In his transmittal letter to the Board of Supervisors, Mr. Griffin said that “maintaining core functions and services that protect and enrich the quality of life for our residents” would position the county to sustain commitments to future generations. At the same time, he said, “we cannot fund everything based on our projected revenue levels.” The FY 2011 budget strategies “will not likely please most of our residents,” he noted, mentioning that the combination of service cuts and tax enhancements will have consequences for many in our community.
Reflecting the national economic recession, residential and commercial real estate values continue to decline, and reduced consumer spending further darkens the revenue side of the ledger. Ironically, demand for services has increased at the same time that resources have decreased.

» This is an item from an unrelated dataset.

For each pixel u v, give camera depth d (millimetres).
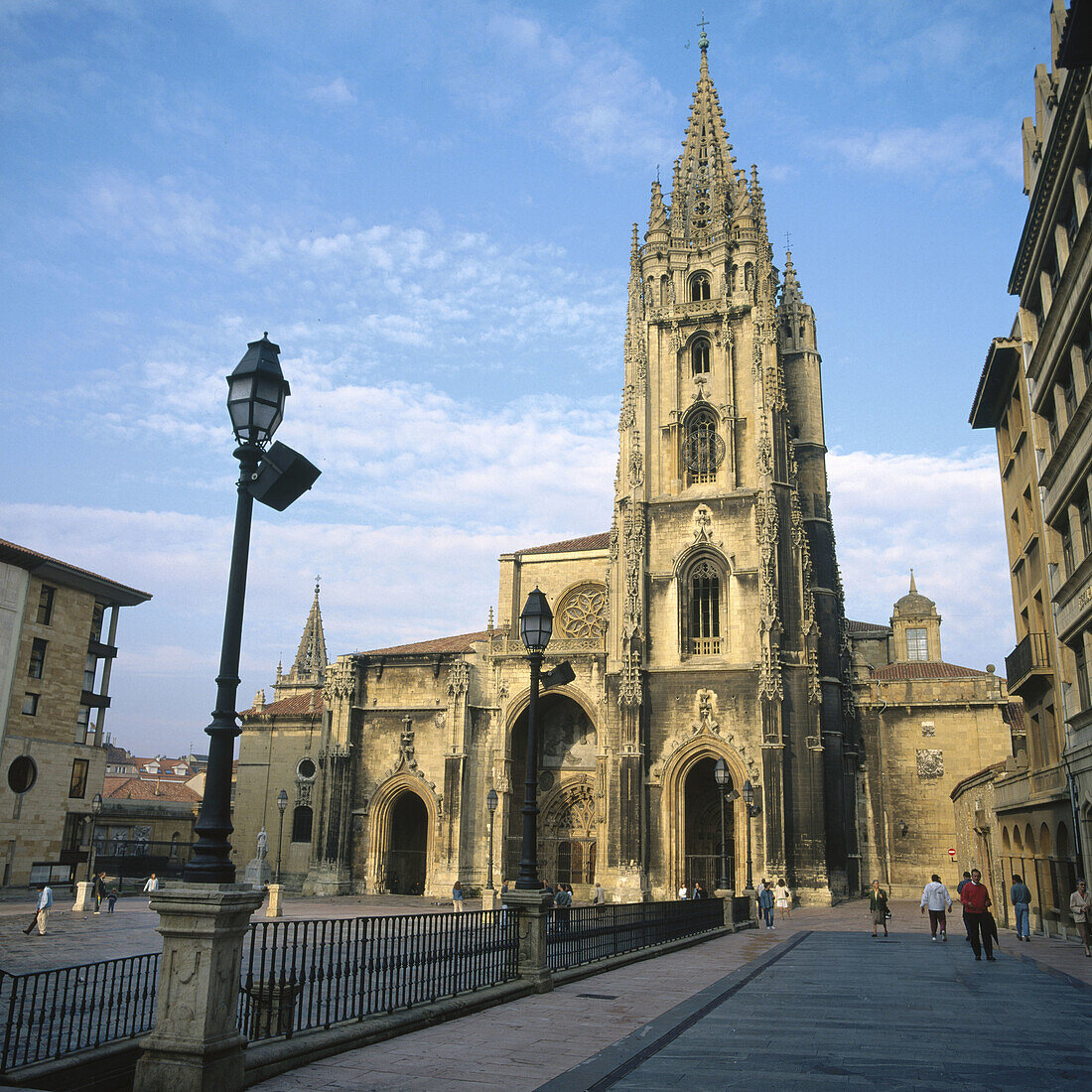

The county’s unemployment rate, 4.6 percent in December, is enviable when compared to the national double digit average. We are somewhat insulated by the high number of federal-related jobs in the region, but the “new normal” means that we must identify innovative and creative ways to do more with less. Most Mason District neighborhoods experienced declines in housing values of 5 to 25 percent. There was no change in a very few areas and, curiously, two older townhouse complexes near the Fairfax County/Arlington County border saw increases of 11 percent or greater, apparently reflecting recent home sales there.
Future columns will focus on some of the particular budget recommendations, including schools, public safety, the environment, parks, and libraries. The Mason District Spring Town Meeting will be held on Monday, March 15, at 7 p.m. at the Mason District Governmental Center, 6507 Columbia Pike in Annandale. The topic, of course, will be the budget.